Wednesday, 18 de December de 2024 ISSN 1519-7670 - Ano 24 - nº 1318

Jornal condena por antecipação

O Globo deu na quinta-feira (12/5), em alto de página ímpar (21), título de oito colunas, com discreta chamada no pé da primeira página: ‘MP quer arquivar inquérito contra Turnowski’. A reportagem ocupa seis colunas de 13 centímetros. Allan Turnowski era chefe da Polícia Civil do estado do Rio quando, em fevereiro, foi acusado pela Polícia Federal de ter vazado informações sobre a Operação Guilhotina, que levou à prisão 39 pessoas, entre as quais 30 policiais civis e militares. Eram acusados de ligação com milícias e de vender armas para traficantes. Entre eles estava Carlos Oliveira, ex-braço direito de Turnowski. Já estão em liberdade, indiciados em processo criminal.

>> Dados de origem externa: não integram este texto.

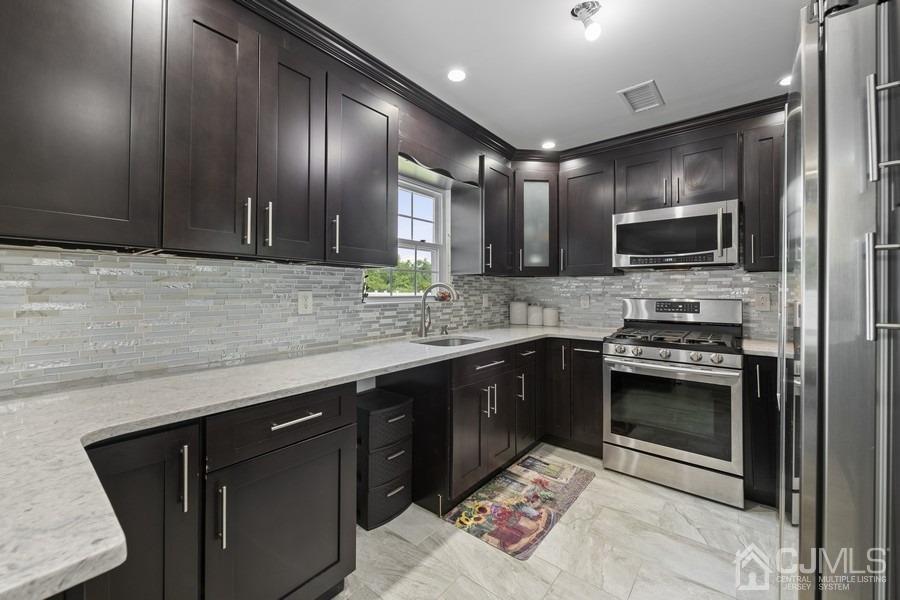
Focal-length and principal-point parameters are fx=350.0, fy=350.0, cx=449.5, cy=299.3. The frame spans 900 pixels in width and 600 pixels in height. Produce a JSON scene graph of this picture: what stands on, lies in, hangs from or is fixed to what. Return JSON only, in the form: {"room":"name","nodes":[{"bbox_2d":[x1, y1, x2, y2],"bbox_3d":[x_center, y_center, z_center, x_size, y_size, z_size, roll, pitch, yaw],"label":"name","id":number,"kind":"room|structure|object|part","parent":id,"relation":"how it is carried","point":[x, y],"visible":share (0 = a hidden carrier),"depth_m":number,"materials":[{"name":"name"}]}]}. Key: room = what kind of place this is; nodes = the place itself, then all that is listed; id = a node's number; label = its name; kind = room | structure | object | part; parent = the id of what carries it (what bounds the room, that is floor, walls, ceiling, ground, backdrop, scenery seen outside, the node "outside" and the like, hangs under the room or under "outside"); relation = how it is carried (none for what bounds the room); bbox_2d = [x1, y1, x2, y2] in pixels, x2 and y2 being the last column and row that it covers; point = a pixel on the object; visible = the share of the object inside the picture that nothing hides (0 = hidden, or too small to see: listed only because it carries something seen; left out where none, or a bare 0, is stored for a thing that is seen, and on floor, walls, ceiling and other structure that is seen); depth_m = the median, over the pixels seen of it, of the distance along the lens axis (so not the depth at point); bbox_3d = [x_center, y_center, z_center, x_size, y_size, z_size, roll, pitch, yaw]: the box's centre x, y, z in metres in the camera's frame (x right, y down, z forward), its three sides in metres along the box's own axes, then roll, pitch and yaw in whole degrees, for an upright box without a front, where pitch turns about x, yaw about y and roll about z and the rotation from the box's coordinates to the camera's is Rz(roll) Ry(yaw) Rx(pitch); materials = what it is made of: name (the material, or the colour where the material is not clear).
{"room":"kitchen","nodes":[
{"label":"kitchen","id":0,"kind":"room"},
{"bbox_2d":[0,246,514,393],"bbox_3d":[-0.903,-0.036,1.860,0.159,2.450,4.754,0,0,39],"label":"left wall","id":1,"kind":"structure","parent":0,"point":[263,268],"depth_m":1.47,"materials":[{"name":"tile"}]},
{"bbox_2d":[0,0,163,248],"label":"upper cabinet","id":2,"kind":"object","parent":1,"relation":"attached to","point":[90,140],"visible":1,"depth_m":1.02,"materials":[{"name":"wood"}]},
{"bbox_2d":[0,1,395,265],"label":"upper cabinet run","id":3,"kind":"object","parent":1,"relation":"attached to","point":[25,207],"visible":0.99,"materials":[{"name":"brown wood"}]},
{"bbox_2d":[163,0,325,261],"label":"upper cabinet","id":4,"kind":"object","parent":1,"relation":"attached to","point":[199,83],"visible":0.98,"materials":[{"name":"wood"}]},
{"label":"bar pull","id":5,"kind":"part","parent":4,"relation":"part of","materials":[{"name":"silver metal"}]},
{"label":"bar pull","id":6,"kind":"part","parent":4,"relation":"part of","materials":[{"name":"silver metal"}]},
{"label":"upper cabinet door","id":7,"kind":"part","parent":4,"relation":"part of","materials":[{"name":"wood"}]},
{"bbox_2d":[297,291,312,314],"bbox_3d":[-0.769,0.017,1.865,0.008,0.117,0.075,0,0,39],"label":"wall outlet","id":8,"kind":"object","parent":1,"relation":"attached to","point":[303,303],"visible":0.97,"depth_m":1.86,"materials":[{"name":"white plastic"}]},
{"bbox_2d":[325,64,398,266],"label":"upper cabinet","id":9,"kind":"object","parent":1,"relation":"attached to","point":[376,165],"visible":0.81,"depth_m":1.78,"materials":[{"name":"wood"}]},
{"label":"pull","id":10,"kind":"part","parent":9,"relation":"part of","materials":[{"name":"silver metal"}]},
{"bbox_2d":[366,173,447,301],"bbox_3d":[-0.330,-0.428,2.571,0.128,0.912,0.852,0,0,39],"label":"window","id":11,"kind":"structure","parent":1,"relation":"in","point":[421,247],"depth_m":2.73,"materials":[{"name":"white"}]},
{"bbox_2d":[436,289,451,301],"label":"bowl","id":12,"kind":"object","parent":11,"relation":"on","point":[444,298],"visible":0.66,"depth_m":2.83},
{"bbox_2d":[399,105,480,187],"bbox_3d":[-0.078,-0.991,2.386,0.189,0.313,0.853,0,0,39],"label":"wooden valance","id":13,"kind":"object","parent":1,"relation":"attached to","point":[437,165],"visible":0.78,"depth_m":2.32,"materials":[{"name":"brown wood"}]},
{"bbox_2d":[450,153,514,275],"bbox_3d":[0.290,-0.647,2.891,0.367,0.895,0.417,0,0,39],"label":"upper cabinet","id":14,"kind":"object","parent":1,"relation":"attached to","point":[502,205],"visible":0.92,"depth_m":2.76,"materials":[{"name":"wood"}]},
{"bbox_2d":[482,293,489,306],"bbox_3d":[0.334,0.013,3.242,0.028,0.131,0.081,0,0,39],"label":"outlet","id":15,"kind":"object","parent":1,"relation":"attached to","point":[486,300],"visible":0.99,"depth_m":3.23,"materials":[{"name":"white plastic"}]},
{"bbox_2d":[285,0,811,152],"bbox_3d":[0.274,-1.306,0.828,3.098,0.098,5.136,0,0,39],"label":"ceiling","id":16,"kind":"structure","parent":0,"point":[641,72],"depth_m":1.79,"materials":[{"name":"white paint"}]},
{"bbox_2d":[446,68,466,81],"bbox_3d":[0.037,-1.262,1.973,0.120,0.006,0.121,0,0,39],"label":"recessed light","id":17,"kind":"object","parent":16,"relation":"in","point":[457,76],"visible":0.98,"depth_m":1.97,"materials":[{"name":"white"}]},
{"bbox_2d":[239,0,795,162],"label":"crown molding","id":18,"kind":"structure","parent":16,"relation":"attached to","point":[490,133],"depth_m":2.21,"materials":[{"name":"wood"}]},
{"bbox_2d":[541,140,555,149],"bbox_3d":[0.814,-1.275,2.893,0.133,0.007,0.133,0,0,39],"label":"recessed light","id":19,"kind":"object","parent":16,"relation":"in","point":[548,146],"visible":0.99,"depth_m":2.89,"materials":[{"name":"white"}]},
{"bbox_2d":[570,0,602,40],"bbox_3d":[0.601,-1.202,1.521,0.127,0.132,0.123,0,0,39],"label":"ceiling light","id":20,"kind":"object","parent":16,"relation":"attached to","point":[583,6],"visible":0.99,"depth_m":1.51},
{"bbox_2d":[618,79,664,112],"bbox_3d":[1.197,-1.259,2.185,0.196,0.011,0.312,0,0,39],"label":"ceiling vent","id":21,"kind":"object","parent":16,"relation":"in","point":[654,90],"visible":0.99,"depth_m":2.17,"materials":[{"name":"white metal"}]},
{"bbox_2d":[778,74,791,86],"bbox_3d":[1.961,-1.264,2.009,0.123,0.006,0.122,0,0,39],"label":"recessed light","id":22,"kind":"object","parent":16,"relation":"in","point":[784,81],"visible":0.62,"depth_m":2.02,"materials":[{"name":"white"}]},
{"bbox_2d":[331,443,781,599],"bbox_3d":[0.210,1.237,0.850,3.127,0.097,5.092,0,0,39],"label":"floor","id":23,"kind":"structure","parent":0,"point":[566,525],"depth_m":1.64,"materials":[{"name":"beige tile"}]},
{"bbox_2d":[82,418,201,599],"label":"base cabinet","id":24,"kind":"object","parent":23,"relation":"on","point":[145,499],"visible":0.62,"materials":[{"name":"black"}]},
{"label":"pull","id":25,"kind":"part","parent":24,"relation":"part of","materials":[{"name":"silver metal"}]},
{"bbox_2d":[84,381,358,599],"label":"base cabinet","id":26,"kind":"object","parent":23,"relation":"on","point":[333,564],"visible":0.7,"depth_m":1.08,"materials":[{"name":"wood"}]},
{"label":"pull","id":27,"kind":"part","parent":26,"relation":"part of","materials":[{"name":"silver metal"}]},
{"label":"cabinet door","id":28,"kind":"part","parent":26,"relation":"part of","materials":[{"name":"black wood"}]},
{"bbox_3d":[-0.521,0.405,1.191,0.045,0.014,0.168,0,0,39],"label":"drawer pull","id":29,"kind":"part","parent":26,"relation":"part of","materials":[{"name":"silver metal"}]},
{"bbox_2d":[0,324,613,597],"bbox_3d":[-0.088,0.318,1.694,1.029,0.039,3.218,0,0,39],"label":"countertop","id":30,"kind":"structure","parent":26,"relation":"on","point":[376,368],"depth_m":0.88,"materials":[{"name":"white stone"}]},
{"bbox_2d":[418,282,458,337],"bbox_3d":[-0.079,0.067,2.422,0.286,0.377,0.093,0,0,12],"label":"faucet","id":31,"kind":"object","parent":30,"relation":"on","point":[423,305],"visible":1,"depth_m":2.43,"materials":[{"name":"silver metal"}]},
{"bbox_2d":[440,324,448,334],"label":"soap dispenser","id":32,"kind":"object","parent":30,"relation":"on","point":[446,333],"visible":0.99,"depth_m":2.65,"materials":[{"name":"silver metal"}]},
{"bbox_2d":[414,335,486,347],"bbox_3d":[0.009,0.369,2.356,0.435,0.177,0.505,0,0,39],"label":"sink","id":33,"kind":"object","parent":30,"relation":"in","point":[462,340],"visible":0.25,"depth_m":2.55,"materials":[{"name":"silver metal"}]},
{"bbox_2d":[509,300,528,324],"bbox_3d":[0.699,0.117,3.543,0.182,0.252,0.182,0,0,39],"label":"canister","id":34,"kind":"object","parent":30,"relation":"on","point":[523,308],"visible":1,"depth_m":3.47,"materials":[{"name":"white ceramic"}]},
{"bbox_2d":[526,303,542,326],"bbox_3d":[0.830,0.141,3.422,0.164,0.219,0.165,0,0,39],"label":"canister","id":35,"kind":"object","parent":30,"relation":"on","point":[534,322],"visible":1,"depth_m":3.35,"materials":[{"name":"white ceramic"}]},
{"bbox_2d":[542,306,558,326],"bbox_3d":[0.952,0.157,3.338,0.156,0.185,0.157,0,0,39],"label":"canister","id":36,"kind":"object","parent":30,"relation":"on","point":[546,320],"visible":1,"depth_m":3.27,"materials":[{"name":"white ceramic"}]},
{"bbox_2d":[356,388,412,530],"bbox_3d":[-0.417,0.877,1.987,0.332,0.625,0.313,0,0,39],"label":"drawer unit","id":37,"kind":"object","parent":23,"relation":"on","point":[404,406],"visible":0.9,"depth_m":1.87,"materials":[{"name":"black"}]},
{"bbox_2d":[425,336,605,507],"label":"base cabinet run","id":38,"kind":"object","parent":23,"relation":"on","point":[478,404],"visible":0.54,"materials":[{"name":"wood"}]},
{"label":"pulls","id":39,"kind":"part","parent":38,"relation":"part of","materials":[{"name":"silver metal"}]},
{"bbox_2d":[444,453,594,560],"bbox_3d":[0.447,1.185,2.123,0.513,0.009,0.956,0,0,39],"label":"kitchen mat","id":40,"kind":"object","parent":23,"relation":"on","point":[502,536],"visible":0.99,"depth_m":2.01,"materials":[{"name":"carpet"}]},
{"bbox_2d":[542,337,604,456],"bbox_3d":[1.002,0.737,2.967,0.731,0.876,0.634,0,0,39],"label":"base cabinet","id":41,"kind":"object","parent":23,"relation":"on","point":[589,357],"visible":0.46,"depth_m":2.66,"materials":[{"name":"brown wood"}]},
{"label":"door","id":42,"kind":"part","parent":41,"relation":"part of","materials":[{"name":"brown wood"}]},
{"bbox_2d":[602,297,742,510],"bbox_3d":[1.537,0.596,2.429,0.756,1.195,0.734,0,0,39],"label":"gas range","id":43,"kind":"object","parent":23,"relation":"on","point":[650,352],"visible":0.99,"depth_m":2.21,"materials":[{"name":"silver metal"}]},
{"bbox_3d":[1.325,0.342,2.236,0.715,0.064,0.134,0,0,39],"label":"control knobs","id":44,"kind":"part","parent":43,"relation":"part of","materials":[{"name":"silver metal"}]},
{"bbox_3d":[1.493,0.247,2.417,0.730,0.045,0.580,0,0,39],"label":"burner grates","id":45,"kind":"part","parent":43,"relation":"part of","materials":[{"name":"black metal"}]},
{"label":"storage drawer","id":46,"kind":"part","parent":43,"relation":"part of","materials":[{"name":"silver metal"}]},
{"bbox_3d":[1.682,0.096,2.656,0.827,0.201,0.180,0,0,39],"label":"control panel","id":47,"kind":"part","parent":43,"relation":"part of","materials":[{"name":"silver metal"}]},
{"bbox_2d":[743,353,779,508],"bbox_3d":[2.096,0.752,2.028,0.614,0.883,0.606,0,0,39],"label":"base cabinet","id":48,"kind":"object","parent":23,"relation":"on","point":[759,375],"visible":0.33,"depth_m":1.97,"materials":[{"name":"black wood"}]},
{"bbox_2d":[741,338,792,357],"bbox_3d":[2.099,0.302,2.097,0.584,0.036,0.598,0,0,39],"label":"countertop","id":49,"kind":"structure","parent":48,"relation":"on","point":[761,350],"depth_m":2.08,"materials":[{"name":"stone"}]},
{"bbox_2d":[780,0,899,599],"bbox_3d":[1.264,0.296,0.784,0.863,1.807,0.891,0,0,39],"label":"refrigerator","id":50,"kind":"object","parent":23,"relation":"on","point":[828,156],"visible":0.98,"depth_m":0.68,"materials":[{"name":"silver metal"}]},
{"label":"refrigerator handles","id":51,"kind":"part","parent":50,"relation":"part of","materials":[{"name":"silver metal"}]},
{"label":"refrigerator handle","id":52,"kind":"part","parent":50,"relation":"part of","materials":[{"name":"silver metal"}]},
{"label":"refrigerator handle","id":53,"kind":"part","parent":50,"relation":"part of","materials":[{"name":"silver metal"}]},
{"bbox_2d":[507,268,777,337],"bbox_3d":[1.924,-0.050,2.790,3.029,1.833,0.118,0,0,39],"label":"back wall","id":54,"kind":"structure","parent":0,"point":[638,273],"depth_m":2.93,"materials":[{"name":"tile"}]},
{"bbox_2d":[512,165,558,275],"bbox_3d":[0.723,-0.670,3.259,0.571,0.903,0.581,0,0,39],"label":"glass cabinet","id":55,"kind":"object","parent":54,"relation":"attached to","point":[539,186],"visible":0.86,"depth_m":3.01,"materials":[{"name":"brown wood"}]},
{"bbox_2d":[580,294,589,307],"bbox_3d":[1.231,0.016,3.191,0.073,0.118,0.008,0,0,39],"label":"wall outlet","id":56,"kind":"object","parent":54,"relation":"attached to","point":[585,301],"visible":0.98,"depth_m":3.19,"materials":[{"name":"white plastic"}]},
{"bbox_2d":[558,157,615,275],"bbox_3d":[1.185,-0.653,2.976,0.452,0.895,0.372,0,0,39],"label":"upper cabinet","id":57,"kind":"object","parent":54,"relation":"attached to","point":[573,228],"visible":0.93,"depth_m":2.86,"materials":[{"name":"wood"}]},
{"bbox_2d":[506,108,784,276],"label":"upper cabinet run","id":58,"kind":"object","parent":54,"relation":"attached to","point":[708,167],"visible":0.77,"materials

A maneira como a notícia foi dada, em 15 de fevereiro, causou estranheza, como se pode ler em ‘O financiamento criminoso da política‘. Transcreva-se o primeiro item da argumentação:




No Globo, Turnowski está sob chumbo grosso na primeira página, ‘acusado’ em depoimento de testemunha de receber mensalão (somando duas cotas, seriam R$ 600 mil; em um ano, R$ 7,2 milhões!). No interior do jornal, a série de reportagens reunida sob o chapéu ‘Faxina na polícia’ começa com Turnowski não mais ‘acusado’, mas julgado e condenado pela manchete da página: ‘O varejo da corrupção’. A defesa de Turnowski só aparece duas páginas depois, o que não deixa de chamar a atenção.


O que ficou de fora do noticiário do Globo, mas não de outros jornais: ao indiciar Turnowski, a Polícia Federal teria ‘dado uma força’ ao secretário de Segurança do Estado do Rio, José Mariano Beltrame, delegado de carreira da PF. Ele havia entrado em confronto com Turnowski depois que este desencadeara uma bizarra incursão na Delegacia de Repressão ao Crime Organizado (Draco), chefiada pelo delegado Claudio Ferraz. Ferraz era o auxiliar mais importante de Beltrame no combate às milícias.


Recapitulo, para o leitor distraído, ou enfarado: a PF detonou Turnowski, que havia detonado Ferraz, auxiliar próximo de Beltrame (mas hierarquicamente subordinado a Turnowski).


Pelo telefone, chefe de polícia mandou avisar?


O Globo não apresentou a argumentação do Ministério Público, noticiada pela Folha de S. Paulo:




De acordo com o Ministério Público, não há provas de que o ex-chefe da Polícia Civil tivesse conhecimento da operação. Para o órgão, não há nenhum indício de que tenha havido ‘contato do então chefe de polícia com os supostos indiciados’.


A Promotoria também aponta que ‘outros alvos da operação não foram presos e não foram encontrados em suas residências e, em momento algum, se supôs que esses outros tenham sido informados por alguém’.


Ainda segundo o Ministério Público, não faria sentido Turnowski alertar por telefone um investigado que estava sendo monitorado. ‘Seria ilógico que, sabendo que alguém é alvo de monitoramento, se diga para a pessoa através do telefone que ela está sendo monitorada’, disse a Promotoria.


Não se entra aqui no mérito das acusações e das atividades dos personagens envolvidos. Se há algum santo nessa história, só a Santa Sé poderá, oportunamente, avaliar. A questão é estritamente de observação da mídia. O delegado Turnowski já havia sido condenado pelo Globo (‘O varejo da corrupção’, lembremo-nos, era a manchete interna). Agora, a depender de manifestação do juiz titular da 32ª Vara Criminal do Rio, Guilherme Schilling Pollo Duarte, talvez não vá a julgamento.